Copy the records below exactly, but leave out any picture they contain.
BEGIN
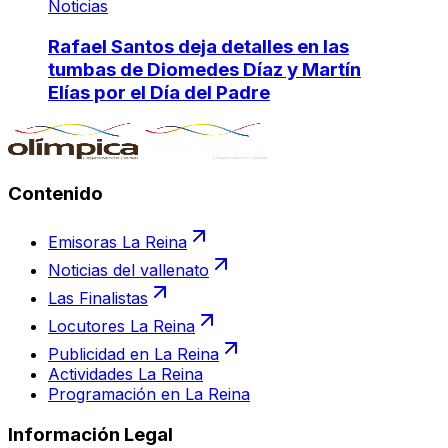
Noticias
Rafael Santos deja detalles en las
tumbas de Diomedes Díaz y Martín
Elías por el Día del Padre
Contenido
Emisoras La Reina
Noticias del vallenato
Las Finalistas
Locutores La Reina
Publicidad en La Reina
Actividades La Reina
Programación en La Reina
Información Legal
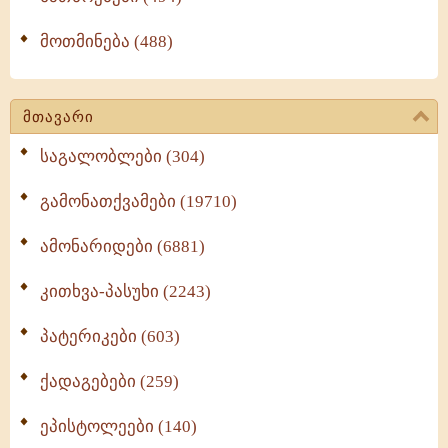
მოთმინება (488)
მთავარი
საგალობლები (304)
გამონათქვამები (19710)
ამონარიდები (6881)
კითხვა-პასუხი (2243)
პატერიკები (603)
ქადაგებები (259)
ეპისტოლეები (140)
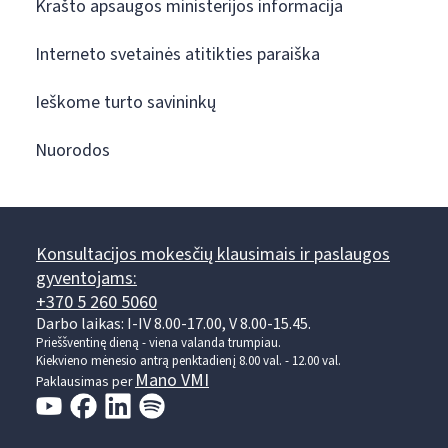
Krašto apsaugos ministerijos informacija
Interneto svetainės atitikties paraiška
Ieškome turto savininkų
Nuorodos
Konsultacijos mokesčių klausimais ir paslaugos
gyventojams:
+370 5 260 5060
Darbo laikas: I-IV 8.00-17.00, V 8.00-15.45.
Prieššventinę dieną - viena valanda trumpiau.
Kiekvieno mėnesio antrą penktadienį 8.00 val. - 12.00 val.
Mano VMI
Paklausimas per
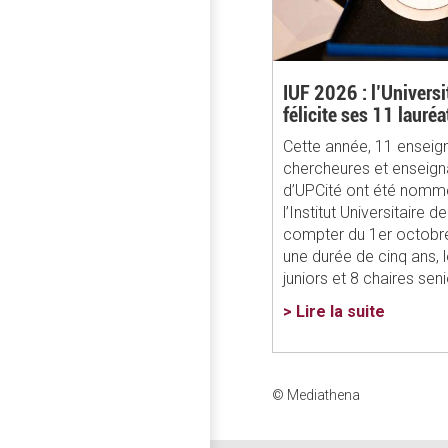
IUF 2026 : l’Universi
félicite ses 11 lauréa
Cette année, 11 enseig
chercheures et enseign
d’UPCité ont été nom
l’Institut Universitaire d
compter du 1er octobre
une durée de cinq ans, 
juniors et 8 chaires seni
> Lire la suite
© Mediathena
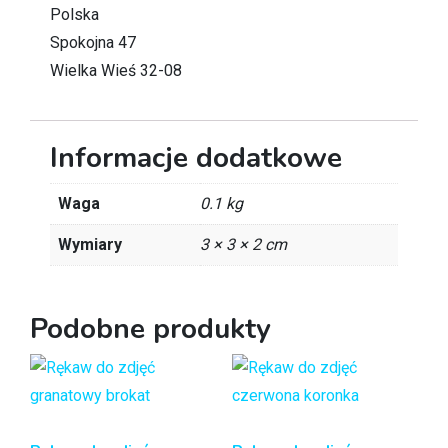
Polska
Spokojna 47
Wielka Wieś 32-08
Informacje dodatkowe
Waga
0.1 kg
Wymiary
3 × 3 × 2 cm
Podobne produkty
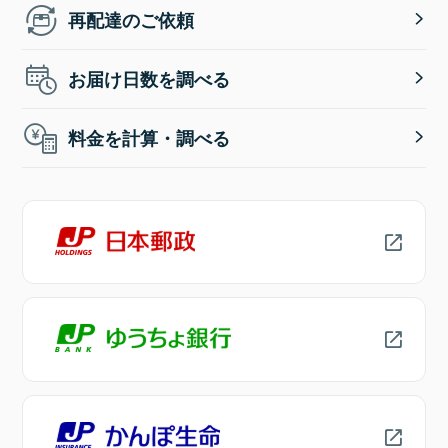
再配達のご依頼
お届け日数を調べる
料金を計算・調べる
END
RESULT.
Noticias
Rafael Santos deja detalles en las
tumbas de Diomedes Díaz y Martín
Elías por el Día del Padre
Contenido
Emisoras La Reina
Noticias del vallenato
Las Finalistas
Locutores La Reina
Publicidad en La Reina
Actividades La Reina
Programación en La Reina
Información Legal
მოთმინება (488)
მთავარი
საგალობლები (304)
გამონათქვამები (19710)
ამონარიდები (6881)
კითხვა-პასუხი (2243)
პატერიკები (603)
ქადაგებები (259)
ეპისტოლეები (140)
Krašto apsaugos ministerijos informacija
Interneto svetainės atitikties paraiška
Ieškome turto savininkų
Nuorodos
Konsultacijos mokesčių klausimais ir paslaugos
gyventojams:
+370 5 260 5060
Darbo laikas: I-IV 8.00-17.00, V 8.00-15.45.
Prieššventinę dieną - viena valanda trumpiau.
Kiekvieno mėnesio antrą penktadienį 8.00 val. - 12.00 val.
Mano VMI
Paklausimas per
IUF 2026 : l’Universi
félicite ses 11 lauréa
Cette année, 11 enseig
chercheures et enseign
d’UPCité ont été nom
l’Institut Universitaire d
compter du 1er octobre
une durée de cinq ans, 
juniors et 8 chaires seni
> Lire la suite
© Mediathena
Polska
Spokojna 47
Wielka Wieś 32-08
Informacje dodatkowe
Waga
0.1 kg
Wymiary
3 × 3 × 2 cm
Podobne produkty
再配達のご依頼
お届け日数を調べる
料金を計算・調べる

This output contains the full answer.